O principal impacto na queda do índice geral veio do setor de Alimentos, que respondeu por -0,11 ponto percentual (p.p.) do resultado total.

Outros setores que contribuíram foram Outros produtos químicos (-0,08 p.p.) e Indústrias extrativas (-0,06 p.p.).

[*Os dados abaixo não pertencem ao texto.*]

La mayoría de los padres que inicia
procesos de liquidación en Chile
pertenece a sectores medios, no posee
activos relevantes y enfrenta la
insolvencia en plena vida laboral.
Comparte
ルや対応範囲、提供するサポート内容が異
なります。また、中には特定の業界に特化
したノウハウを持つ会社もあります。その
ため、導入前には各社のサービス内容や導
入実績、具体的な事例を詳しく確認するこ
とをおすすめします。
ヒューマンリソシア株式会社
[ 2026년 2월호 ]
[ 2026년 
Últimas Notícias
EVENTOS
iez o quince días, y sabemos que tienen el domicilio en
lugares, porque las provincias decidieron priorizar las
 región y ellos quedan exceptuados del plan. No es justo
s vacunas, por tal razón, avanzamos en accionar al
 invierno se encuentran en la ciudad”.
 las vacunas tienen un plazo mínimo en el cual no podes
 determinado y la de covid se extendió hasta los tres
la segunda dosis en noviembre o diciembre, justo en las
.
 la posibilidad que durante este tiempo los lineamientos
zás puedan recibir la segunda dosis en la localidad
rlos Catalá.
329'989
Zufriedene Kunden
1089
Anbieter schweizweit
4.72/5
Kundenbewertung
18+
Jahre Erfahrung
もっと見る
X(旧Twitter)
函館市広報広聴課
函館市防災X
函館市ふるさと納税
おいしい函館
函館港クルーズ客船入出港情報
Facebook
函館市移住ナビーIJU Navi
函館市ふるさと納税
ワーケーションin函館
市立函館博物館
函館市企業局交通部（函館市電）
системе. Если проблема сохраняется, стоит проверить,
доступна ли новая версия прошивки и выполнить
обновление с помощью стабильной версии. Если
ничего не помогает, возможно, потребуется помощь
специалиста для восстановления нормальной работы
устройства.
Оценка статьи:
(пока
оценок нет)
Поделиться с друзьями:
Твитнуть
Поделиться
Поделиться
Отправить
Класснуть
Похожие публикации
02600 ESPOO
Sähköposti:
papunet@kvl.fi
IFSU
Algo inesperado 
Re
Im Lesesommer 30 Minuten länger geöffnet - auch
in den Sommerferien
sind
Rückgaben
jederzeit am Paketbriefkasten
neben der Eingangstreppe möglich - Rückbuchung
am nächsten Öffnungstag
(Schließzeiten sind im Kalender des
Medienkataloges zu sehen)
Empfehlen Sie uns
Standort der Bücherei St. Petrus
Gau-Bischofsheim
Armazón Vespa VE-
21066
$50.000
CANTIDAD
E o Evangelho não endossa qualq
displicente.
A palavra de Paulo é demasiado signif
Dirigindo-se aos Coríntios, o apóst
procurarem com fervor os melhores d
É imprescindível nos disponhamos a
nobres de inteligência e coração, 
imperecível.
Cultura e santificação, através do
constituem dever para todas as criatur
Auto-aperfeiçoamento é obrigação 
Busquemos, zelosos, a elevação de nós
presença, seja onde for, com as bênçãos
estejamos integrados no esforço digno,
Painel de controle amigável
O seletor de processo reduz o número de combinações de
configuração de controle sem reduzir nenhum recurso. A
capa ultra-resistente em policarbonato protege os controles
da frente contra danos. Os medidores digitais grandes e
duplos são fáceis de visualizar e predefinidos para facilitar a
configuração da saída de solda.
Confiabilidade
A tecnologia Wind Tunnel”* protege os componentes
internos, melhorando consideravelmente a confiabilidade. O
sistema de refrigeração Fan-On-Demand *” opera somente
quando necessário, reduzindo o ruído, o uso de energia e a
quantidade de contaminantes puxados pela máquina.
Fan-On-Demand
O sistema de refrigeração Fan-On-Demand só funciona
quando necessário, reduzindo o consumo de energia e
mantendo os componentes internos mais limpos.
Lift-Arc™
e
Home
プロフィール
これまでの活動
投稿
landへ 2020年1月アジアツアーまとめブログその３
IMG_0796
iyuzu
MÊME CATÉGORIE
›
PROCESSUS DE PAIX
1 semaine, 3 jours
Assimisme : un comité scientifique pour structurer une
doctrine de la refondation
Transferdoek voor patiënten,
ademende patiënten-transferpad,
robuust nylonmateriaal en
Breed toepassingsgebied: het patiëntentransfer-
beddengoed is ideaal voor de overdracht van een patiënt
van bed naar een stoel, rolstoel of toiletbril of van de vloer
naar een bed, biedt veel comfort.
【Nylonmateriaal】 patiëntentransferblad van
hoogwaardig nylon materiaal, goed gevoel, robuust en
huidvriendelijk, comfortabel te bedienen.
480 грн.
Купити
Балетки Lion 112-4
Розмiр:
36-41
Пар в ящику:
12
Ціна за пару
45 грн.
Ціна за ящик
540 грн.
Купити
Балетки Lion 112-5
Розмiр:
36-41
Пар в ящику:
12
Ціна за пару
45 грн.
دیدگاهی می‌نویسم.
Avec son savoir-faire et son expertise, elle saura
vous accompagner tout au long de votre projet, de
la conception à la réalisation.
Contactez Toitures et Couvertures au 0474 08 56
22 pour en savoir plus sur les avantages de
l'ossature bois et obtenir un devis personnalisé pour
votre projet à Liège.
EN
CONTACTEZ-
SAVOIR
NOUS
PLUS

Em termos de variação percentual, as maiores quedas foram registradas em:

  • Perfumaria, sabões e produtos de limpeza: -1,66%
  • Madeira: -1,59%
  • Papel e celulose: -1,42%

Na contramão, a maior alta ficou com Equipamentos de informática, produtos eletrônicos e ópticos (1,59%).

Acumulado do ano

No acumulado de 2025, comparando agosto com dezembro de 2024, o IPP apresentou variação de -3,62%, o segundo menor resultado histórico para um mês de agosto desde 2014.

As atividades que mais pressionaram o indicador foram:

  • Indústrias extrativas: -13,99%
  • Metalurgia: -11,50%
  • Madeira: -7,99%

Análise por grandes categorias

A queda de 0,20% nos preços da indústria foi resultado de movimentos distintos entre as categorias econômicas:

  • Bens de Capital: +0,38%
  • Bens Intermediários: -0,14%
  • Bens de Consumo: -0,40%

O maior impacto no índice geral veio de Bens de Consumo, com contribuição de -0,15 p.p., seguido de Bens Intermediários (-0,08 p.p.).